Comment sont nés les personnages ?Gregorius était là le premier, pour qui les mots sont plus importants que les choses. Je ne savais pas que le personnage de Prado serait dans le même livre. J'avais écrit quelques textes, d'un niveau de style, un vocabulaire, un son, une mélodie, qui étaient comme au-dessus de moi-même. Je ne pouvais pas croire que je les avais écrits. Ainsi a été créée la fiction de Prado. Les textes qui apparaissent dans le roman lui sont attribués. Je savais, en les écrivant, que c'était l'écho de Pessoa en moi qui s'exprimait.
Il y a une autre source, très différente. L'origine est un film français des années 60, l'Armée des ombres, de Melville, sur la Résistance. Il fallait tuer Simone Signoret, car elle en savait trop, elle était dangereuse pour le réseau. Elle était d'accord. Et elle voulait que ce soit fait par Lino Ventura, son amant. J'avais 17 ans, cela a bouleversé ma conception de la morale.
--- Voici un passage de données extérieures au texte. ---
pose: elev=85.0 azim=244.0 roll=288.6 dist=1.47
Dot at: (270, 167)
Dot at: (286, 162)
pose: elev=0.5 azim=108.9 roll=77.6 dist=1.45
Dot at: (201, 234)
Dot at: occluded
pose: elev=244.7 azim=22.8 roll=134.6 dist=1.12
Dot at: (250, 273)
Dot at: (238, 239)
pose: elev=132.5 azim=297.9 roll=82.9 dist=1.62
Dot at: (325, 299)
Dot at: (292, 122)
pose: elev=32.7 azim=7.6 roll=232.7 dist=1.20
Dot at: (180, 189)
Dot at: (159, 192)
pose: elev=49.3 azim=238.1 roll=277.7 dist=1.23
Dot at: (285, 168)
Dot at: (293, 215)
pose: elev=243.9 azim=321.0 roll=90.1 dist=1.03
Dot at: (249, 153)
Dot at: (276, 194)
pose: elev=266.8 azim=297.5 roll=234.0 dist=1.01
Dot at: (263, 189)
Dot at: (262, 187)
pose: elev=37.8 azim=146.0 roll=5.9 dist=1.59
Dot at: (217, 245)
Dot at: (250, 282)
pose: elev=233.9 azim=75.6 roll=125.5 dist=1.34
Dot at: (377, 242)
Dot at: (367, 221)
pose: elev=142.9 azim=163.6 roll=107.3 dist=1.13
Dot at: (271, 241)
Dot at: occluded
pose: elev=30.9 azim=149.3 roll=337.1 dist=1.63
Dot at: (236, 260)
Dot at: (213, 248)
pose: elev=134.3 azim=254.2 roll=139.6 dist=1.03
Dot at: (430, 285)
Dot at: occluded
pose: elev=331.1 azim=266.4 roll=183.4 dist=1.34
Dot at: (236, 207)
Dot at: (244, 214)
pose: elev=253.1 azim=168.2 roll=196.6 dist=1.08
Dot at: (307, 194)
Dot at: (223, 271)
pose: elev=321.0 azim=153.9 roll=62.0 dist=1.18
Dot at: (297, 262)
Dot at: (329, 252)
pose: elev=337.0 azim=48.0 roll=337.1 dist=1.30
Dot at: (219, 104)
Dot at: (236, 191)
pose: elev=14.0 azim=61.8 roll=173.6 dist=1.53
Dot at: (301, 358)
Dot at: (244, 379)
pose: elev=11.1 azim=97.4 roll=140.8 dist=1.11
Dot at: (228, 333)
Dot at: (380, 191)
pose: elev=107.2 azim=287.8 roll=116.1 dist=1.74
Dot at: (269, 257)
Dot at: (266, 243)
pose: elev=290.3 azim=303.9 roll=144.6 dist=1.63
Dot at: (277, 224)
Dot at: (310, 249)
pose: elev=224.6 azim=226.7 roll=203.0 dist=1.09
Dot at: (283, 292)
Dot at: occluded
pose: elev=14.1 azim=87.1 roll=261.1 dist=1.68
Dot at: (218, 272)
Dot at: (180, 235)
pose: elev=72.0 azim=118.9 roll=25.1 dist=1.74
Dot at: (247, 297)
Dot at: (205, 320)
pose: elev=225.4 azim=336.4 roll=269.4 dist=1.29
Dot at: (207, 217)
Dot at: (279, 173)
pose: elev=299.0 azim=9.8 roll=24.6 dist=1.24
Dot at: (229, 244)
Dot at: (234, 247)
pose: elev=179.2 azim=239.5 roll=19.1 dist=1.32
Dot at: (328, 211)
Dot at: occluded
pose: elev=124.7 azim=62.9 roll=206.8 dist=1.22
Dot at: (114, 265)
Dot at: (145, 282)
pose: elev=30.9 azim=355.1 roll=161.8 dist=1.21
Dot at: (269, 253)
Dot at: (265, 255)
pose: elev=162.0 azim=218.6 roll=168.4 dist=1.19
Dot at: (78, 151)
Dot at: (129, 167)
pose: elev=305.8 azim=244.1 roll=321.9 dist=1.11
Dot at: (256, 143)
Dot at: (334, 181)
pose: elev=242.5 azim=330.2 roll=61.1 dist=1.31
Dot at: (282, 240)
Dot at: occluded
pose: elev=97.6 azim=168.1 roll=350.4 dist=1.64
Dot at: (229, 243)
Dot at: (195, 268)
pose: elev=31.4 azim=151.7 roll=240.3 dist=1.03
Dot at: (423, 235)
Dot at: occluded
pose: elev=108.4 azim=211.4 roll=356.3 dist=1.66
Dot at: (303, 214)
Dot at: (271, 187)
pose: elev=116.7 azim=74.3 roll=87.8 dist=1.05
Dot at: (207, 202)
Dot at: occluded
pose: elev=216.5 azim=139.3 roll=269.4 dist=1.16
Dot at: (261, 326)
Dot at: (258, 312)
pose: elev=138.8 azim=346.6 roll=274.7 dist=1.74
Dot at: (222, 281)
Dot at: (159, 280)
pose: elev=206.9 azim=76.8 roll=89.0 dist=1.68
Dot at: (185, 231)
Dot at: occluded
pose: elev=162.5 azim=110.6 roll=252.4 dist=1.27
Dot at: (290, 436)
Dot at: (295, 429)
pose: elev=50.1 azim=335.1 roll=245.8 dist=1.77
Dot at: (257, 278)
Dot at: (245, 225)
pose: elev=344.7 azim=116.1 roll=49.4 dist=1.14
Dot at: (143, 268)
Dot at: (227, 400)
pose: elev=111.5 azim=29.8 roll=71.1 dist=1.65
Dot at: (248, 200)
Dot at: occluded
En sortant du cinéma, je ne savais pas que j'allais un jour écrire un roman là-dessus. Mais je savais que ce sujet allait m'accompagner.
Je suis tombé sur une photographie du jeune Anton Tchekhov. Ce portrait, ce visage, c'était Prado. Son regard était tel qu'il me permettait d'importer le thème de la Résistance dans le roman. Mais quelle Résistance, dans quel pays ? Le père de Prado, juge, continuait à travailler sous la dictature. Il ne pouvait être homme à supporter Hitler, Staline ou Franco. Mais Salazar ? C'était un intellectuel brillant.